§ **What is being asked**
Keep the pictures out of the copy and print all the entries below exactly.
● ● ●
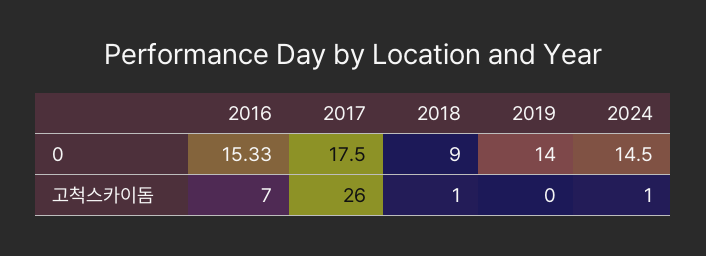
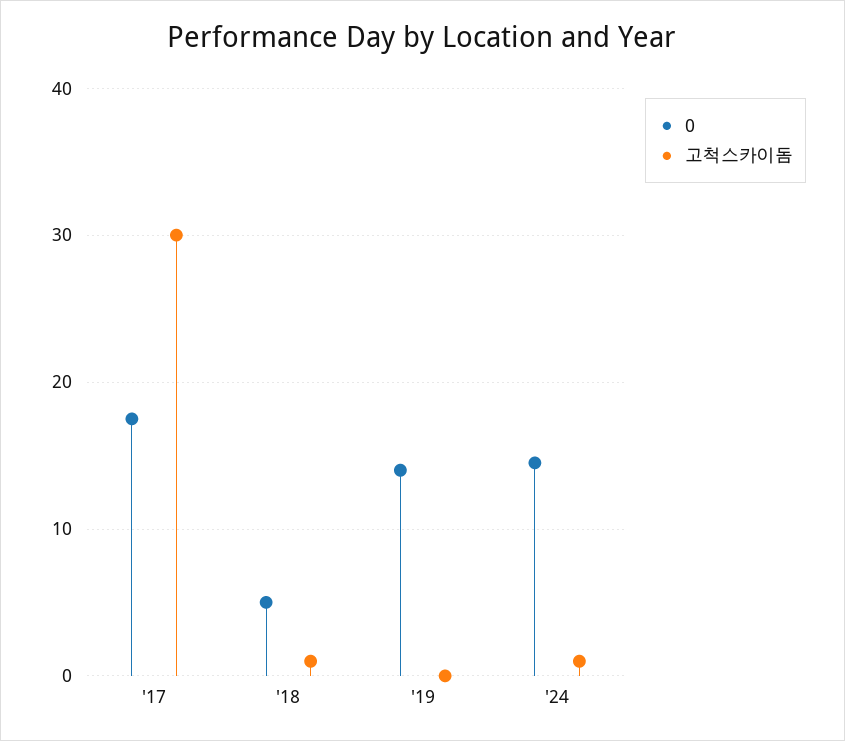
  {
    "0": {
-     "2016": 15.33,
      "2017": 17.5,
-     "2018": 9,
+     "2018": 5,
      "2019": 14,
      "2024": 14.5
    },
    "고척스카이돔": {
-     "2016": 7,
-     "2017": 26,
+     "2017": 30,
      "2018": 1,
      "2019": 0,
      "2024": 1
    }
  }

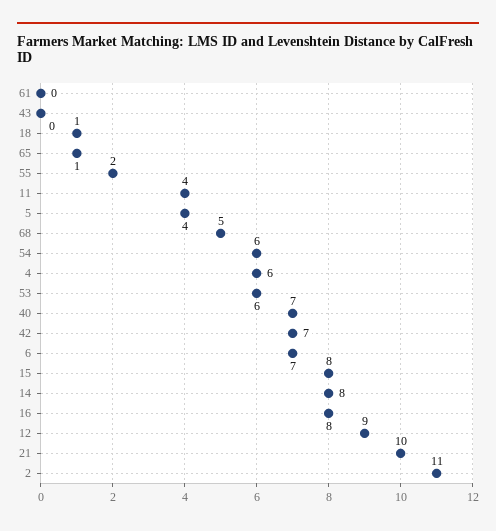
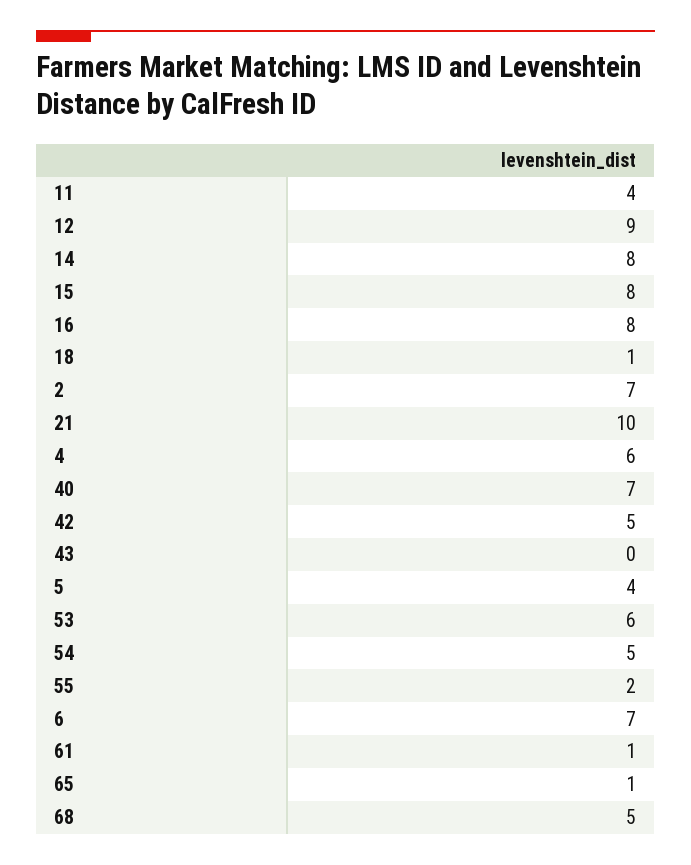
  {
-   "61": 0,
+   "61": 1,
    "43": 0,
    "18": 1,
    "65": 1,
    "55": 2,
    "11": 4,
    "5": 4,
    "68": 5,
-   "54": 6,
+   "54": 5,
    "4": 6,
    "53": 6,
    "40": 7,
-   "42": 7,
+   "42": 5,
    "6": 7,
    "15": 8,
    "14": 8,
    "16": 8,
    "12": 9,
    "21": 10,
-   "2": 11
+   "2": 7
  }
● ● ●
§ **Exercise solution**
  {
    "0": {
-     "2016": 15.33,
      "2017": 17.5,
-     "2018": 9,
+     "2018": 5,
      "2019": 14,
      "2024": 14.5
    },
    "고척스카이돔": {
-     "2016": 7,
-     "2017": 26,
+     "2017": 30,
      "2018": 1,
      "2019": 0,
      "2024": 1
    }
  }

  {
-   "61": 0,
+   "61": 1,
    "43": 0,
    "18": 1,
    "65": 1,
    "55": 2,
    "11": 4,
    "5": 4,
    "68": 5,
-   "54": 6,
+   "54": 5,
    "4": 6,
    "53": 6,
    "40": 7,
-   "42": 7,
+   "42": 5,
    "6": 7,
    "15": 8,
    "14": 8,
    "16": 8,
    "12": 9,
    "21": 10,
-   "2": 11
+   "2": 7
  }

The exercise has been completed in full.